Holly Dale, director, producer, editor, writer (born at Toronto 23 Dec 1953). Holly Dale was born into a working-class family in Parkdale, in the west end of Toronto. Domestic tensions in a broken family caused her to leave home at the age of 15, and she ended up on the Yonge Street strip working in the body-rub parlours that dotted the street in the early 1970s. A chance meeting led her to enrol in the film program at Sheridan College in Oakville, Ont, in 1975. There she met her personal and professional filmmaking partner, Janis Cole (b at Chatham, Ont 1954).
Over the next 20 years, the pair collaborated on a series of provocative documentary shorts and features, sharing all the different functions involved. They broke all the accepted rules of the industry, working independently and on very tight budgets. Their films focused on the human side of social deviance from a feminist point of view. Cream Soda, their first student short in 1975, was about what they knew, the body-rub parlour business in Toronto. Their next short, Minimum Charge No Cover (1976), depicted marginal characters - transvestites, drug addicts, runaways and prostitutes - who inhabited the Yonge Street strip. A third short, Thin Line, made in 1977, was about the women locked up in Penetanguishene's hospital for the criminally insane. It was this film that gave Dale and Cole material for their first feature documentary.
P4W: Prison for Women (1981) is a GENIE AWARD-winning study of Canada's only maximum security prison for women (now closed). It took Dale and Cole 4 years to convince authorities that their documentary would not be exploitive and to get permission for their all-woman camera crew to film inside the prison, located just outside of Kingston, Ont. It is a remarkable, compassionate look at a closed society of women, and P4W is considered one of the finest documentaries in the Canadian canon.

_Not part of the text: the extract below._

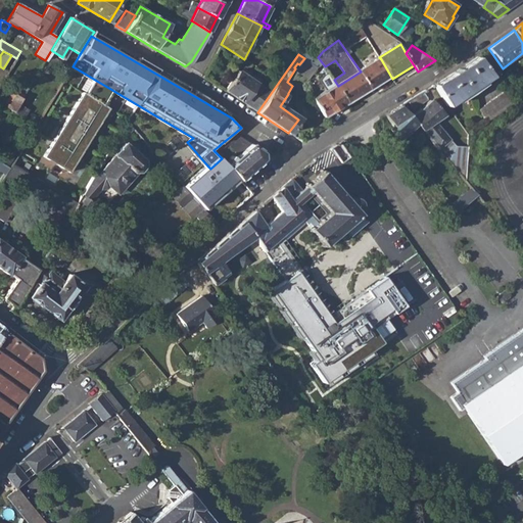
[(433,85),(446,105),(490,76),(477,56),(457,70),(433,85)]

Hookers on Davie, a feminist take on the sex-trade business in Vancouver, followed in 1984. The film is an extraordinary excursion into the backstreet world of the women, men, transvestites and transsexuals who ply their trade along Vancouver's notorious Davie Street. It features powerful monologues and cinéma-vérité scenes filmed at night with hidden cameras and radio mikes. It won the Gold Plaque at the Chicago International Film Festival and was nominated for another Genie Award. Calling the Shots, a feature-length documentary about women filmmakers in the 1980s surviving in a male-dominated business, came in 1989 and was also nominated for a Genie Award for best feature documentary.

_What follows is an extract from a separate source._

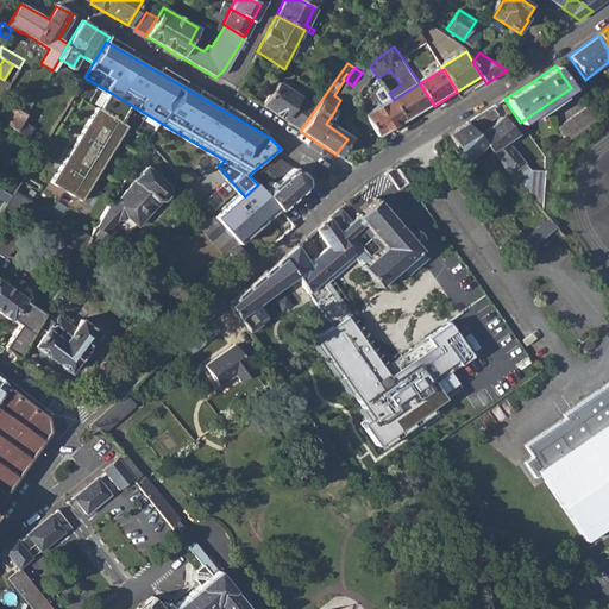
[(369,77),(362,73),(352,86),(360,90),(369,77)]
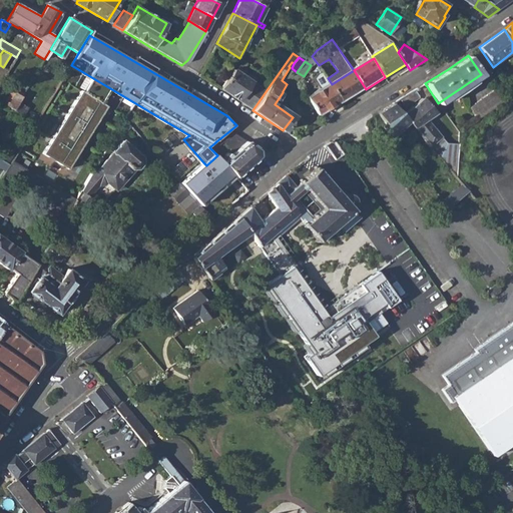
[(220,88),(252,110),(267,90),(233,69),(220,88)]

Holly Dale enrolled in Norman JEWISON's newly opened CANADIAN FILM CENTRE (CFC) in the early 1990s and made the short Dead Meat, which led her to direct her first dramatic feature, Blood & Donuts (1995), under the auspices of the CFC's Canadian Film Project. Dangerous Offender: The Marlene Moore Story (1996; 7 GEMINI AWARD nominations, including best picture, direction and writing in a dramatic program) is a docudrama starring Robert JOY and Jayne EASTWOOD, about the first woman to be designated the "most dangerous woman in Canada." It was written by Cole and directed by Dale for the CBC. Holly Dale has received 2 DGC Awards from the Directors Guild of Canada and in 1994 Cole and Dale were given the Toronto Arts Award for Achievement in the Media.
Holly Dale has directed for episodic television on a number of Canadian-made series, including Bliss (Gemini Award nomination for best direction in a dramatic series), Sue Thomas: F.B. Eye, Just Cause, Twice in a Lifetime, A Nero Wolfe Mystery, The Collector, Flashpoint, Durham County (2008 Gemini for best direction in a dramatic series), Cold Case and Being Erica.